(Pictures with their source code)
★ ★ ★

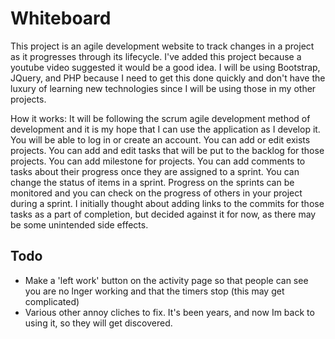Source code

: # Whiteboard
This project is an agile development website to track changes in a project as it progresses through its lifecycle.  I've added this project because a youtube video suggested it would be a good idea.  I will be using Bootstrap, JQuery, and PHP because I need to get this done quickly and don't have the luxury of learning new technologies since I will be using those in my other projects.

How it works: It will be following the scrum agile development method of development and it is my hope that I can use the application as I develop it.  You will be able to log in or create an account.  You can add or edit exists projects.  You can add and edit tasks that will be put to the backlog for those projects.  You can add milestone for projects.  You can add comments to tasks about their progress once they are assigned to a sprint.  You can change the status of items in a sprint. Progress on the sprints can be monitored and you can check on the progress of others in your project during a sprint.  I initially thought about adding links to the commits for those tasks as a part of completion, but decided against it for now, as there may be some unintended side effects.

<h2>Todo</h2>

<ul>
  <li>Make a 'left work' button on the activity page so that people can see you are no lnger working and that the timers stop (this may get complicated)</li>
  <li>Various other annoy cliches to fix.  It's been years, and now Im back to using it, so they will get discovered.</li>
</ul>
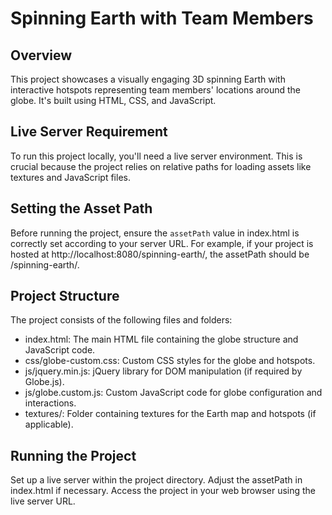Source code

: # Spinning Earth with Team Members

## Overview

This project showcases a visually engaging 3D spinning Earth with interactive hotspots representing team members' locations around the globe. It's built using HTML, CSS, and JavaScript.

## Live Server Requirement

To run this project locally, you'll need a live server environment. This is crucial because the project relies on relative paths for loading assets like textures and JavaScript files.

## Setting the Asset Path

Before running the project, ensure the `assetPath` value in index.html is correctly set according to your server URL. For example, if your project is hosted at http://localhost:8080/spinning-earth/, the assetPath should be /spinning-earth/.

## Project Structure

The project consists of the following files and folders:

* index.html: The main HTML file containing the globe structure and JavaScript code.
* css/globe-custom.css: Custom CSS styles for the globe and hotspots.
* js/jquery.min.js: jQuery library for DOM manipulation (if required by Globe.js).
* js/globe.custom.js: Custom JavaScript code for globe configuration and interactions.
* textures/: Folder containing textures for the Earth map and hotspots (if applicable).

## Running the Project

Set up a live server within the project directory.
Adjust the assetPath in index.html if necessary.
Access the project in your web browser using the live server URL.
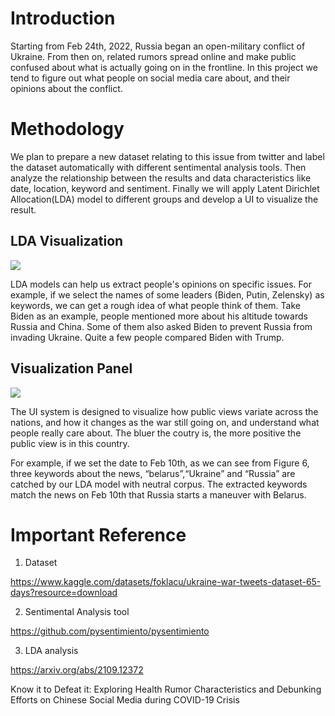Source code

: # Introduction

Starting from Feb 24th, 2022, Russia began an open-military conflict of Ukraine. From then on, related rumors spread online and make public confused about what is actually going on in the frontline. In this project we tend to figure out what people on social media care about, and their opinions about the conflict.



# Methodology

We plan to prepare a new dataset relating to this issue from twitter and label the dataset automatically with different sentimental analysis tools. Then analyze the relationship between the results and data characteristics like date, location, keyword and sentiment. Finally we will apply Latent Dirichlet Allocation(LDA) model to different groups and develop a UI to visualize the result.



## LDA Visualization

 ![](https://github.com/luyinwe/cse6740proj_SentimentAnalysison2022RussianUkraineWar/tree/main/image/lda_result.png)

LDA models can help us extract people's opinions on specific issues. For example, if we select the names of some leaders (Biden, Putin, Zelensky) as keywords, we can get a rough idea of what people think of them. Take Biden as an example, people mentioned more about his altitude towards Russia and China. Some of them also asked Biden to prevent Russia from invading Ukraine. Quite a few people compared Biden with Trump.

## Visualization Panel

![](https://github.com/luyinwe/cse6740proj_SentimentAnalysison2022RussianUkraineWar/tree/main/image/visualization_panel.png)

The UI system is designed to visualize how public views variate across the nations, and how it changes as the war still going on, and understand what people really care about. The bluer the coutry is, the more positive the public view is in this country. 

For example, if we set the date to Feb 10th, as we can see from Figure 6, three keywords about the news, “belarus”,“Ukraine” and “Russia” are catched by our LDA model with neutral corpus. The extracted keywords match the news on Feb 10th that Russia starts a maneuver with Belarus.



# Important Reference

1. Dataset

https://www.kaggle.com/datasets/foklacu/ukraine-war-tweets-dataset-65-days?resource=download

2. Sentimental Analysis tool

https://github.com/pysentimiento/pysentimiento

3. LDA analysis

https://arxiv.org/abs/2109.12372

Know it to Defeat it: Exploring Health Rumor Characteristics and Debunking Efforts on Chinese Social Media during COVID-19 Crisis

★ ★ ★

Can you transcribe the source text in all of the data above, character for character and with nothing changed, leaving out the pictures?

Source code

: # Whiteboard
This project is an agile development website to track changes in a project as it progresses through its lifecycle.  I've added this project because a youtube video suggested it would be a good idea.  I will be using Bootstrap, JQuery, and PHP because I need to get this done quickly and don't have the luxury of learning new technologies since I will be using those in my other projects.

How it works: It will be following the scrum agile development method of development and it is my hope that I can use the application as I develop it.  You will be able to log in or create an account.  You can add or edit exists projects.  You can add and edit tasks that will be put to the backlog for those projects.  You can add milestone for projects.  You can add comments to tasks about their progress once they are assigned to a sprint.  You can change the status of items in a sprint. Progress on the sprints can be monitored and you can check on the progress of others in your project during a sprint.  I initially thought about adding links to the commits for those tasks as a part of completion, but decided against it for now, as there may be some unintended side effects.

<h2>Todo</h2>

<ul>
  <li>Make a 'left work' button on the activity page so that people can see you are no lnger working and that the timers stop (this may get complicated)</li>
  <li>Various other annoy cliches to fix.  It's been years, and now Im back to using it, so they will get discovered.</li>
</ul>
Source code

: # Spinning Earth with Team Members

## Overview

This project showcases a visually engaging 3D spinning Earth with interactive hotspots representing team members' locations around the globe. It's built using HTML, CSS, and JavaScript.

## Live Server Requirement

To run this project locally, you'll need a live server environment. This is crucial because the project relies on relative paths for loading assets like textures and JavaScript files.

## Setting the Asset Path

Before running the project, ensure the `assetPath` value in index.html is correctly set according to your server URL. For example, if your project is hosted at http://localhost:8080/spinning-earth/, the assetPath should be /spinning-earth/.

## Project Structure

The project consists of the following files and folders:

* index.html: The main HTML file containing the globe structure and JavaScript code.
* css/globe-custom.css: Custom CSS styles for the globe and hotspots.
* js/jquery.min.js: jQuery library for DOM manipulation (if required by Globe.js).
* js/globe.custom.js: Custom JavaScript code for globe configuration and interactions.
* textures/: Folder containing textures for the Earth map and hotspots (if applicable).

## Running the Project

Set up a live server within the project directory.
Adjust the assetPath in index.html if necessary.
Access the project in your web browser using the live server URL.
Source code

: # Introduction

Starting from Feb 24th, 2022, Russia began an open-military conflict of Ukraine. From then on, related rumors spread online and make public confused about what is actually going on in the frontline. In this project we tend to figure out what people on social media care about, and their opinions about the conflict.



# Methodology

We plan to prepare a new dataset relating to this issue from twitter and label the dataset automatically with different sentimental analysis tools. Then analyze the relationship between the results and data characteristics like date, location, keyword and sentiment. Finally we will apply Latent Dirichlet Allocation(LDA) model to different groups and develop a UI to visualize the result.



## LDA Visualization

 ![](https://github.com/luyinwe/cse6740proj_SentimentAnalysison2022RussianUkraineWar/tree/main/image/lda_result.png)

LDA models can help us extract people's opinions on specific issues. For example, if we select the names of some leaders (Biden, Putin, Zelensky) as keywords, we can get a rough idea of what people think of them. Take Biden as an example, people mentioned more about his altitude towards Russia and China. Some of them also asked Biden to prevent Russia from invading Ukraine. Quite a few people compared Biden with Trump.

## Visualization Panel

![](https://github.com/luyinwe/cse6740proj_SentimentAnalysison2022RussianUkraineWar/tree/main/image/visualization_panel.png)

The UI system is designed to visualize how public views variate across the nations, and how it changes as the war still going on, and understand what people really care about. The bluer the coutry is, the more positive the public view is in this country. 

For example, if we set the date to Feb 10th, as we can see from Figure 6, three keywords about the news, “belarus”,“Ukraine” and “Russia” are catched by our LDA model with neutral corpus. The extracted keywords match the news on Feb 10th that Russia starts a maneuver with Belarus.



# Important Reference

1. Dataset

https://www.kaggle.com/datasets/foklacu/ukraine-war-tweets-dataset-65-days?resource=download

2. Sentimental Analysis tool

https://github.com/pysentimiento/pysentimiento

3. LDA analysis

https://arxiv.org/abs/2109.12372

Know it to Defeat it: Exploring Health Rumor Characteristics and Debunking Efforts on Chinese Social Media during COVID-19 Crisis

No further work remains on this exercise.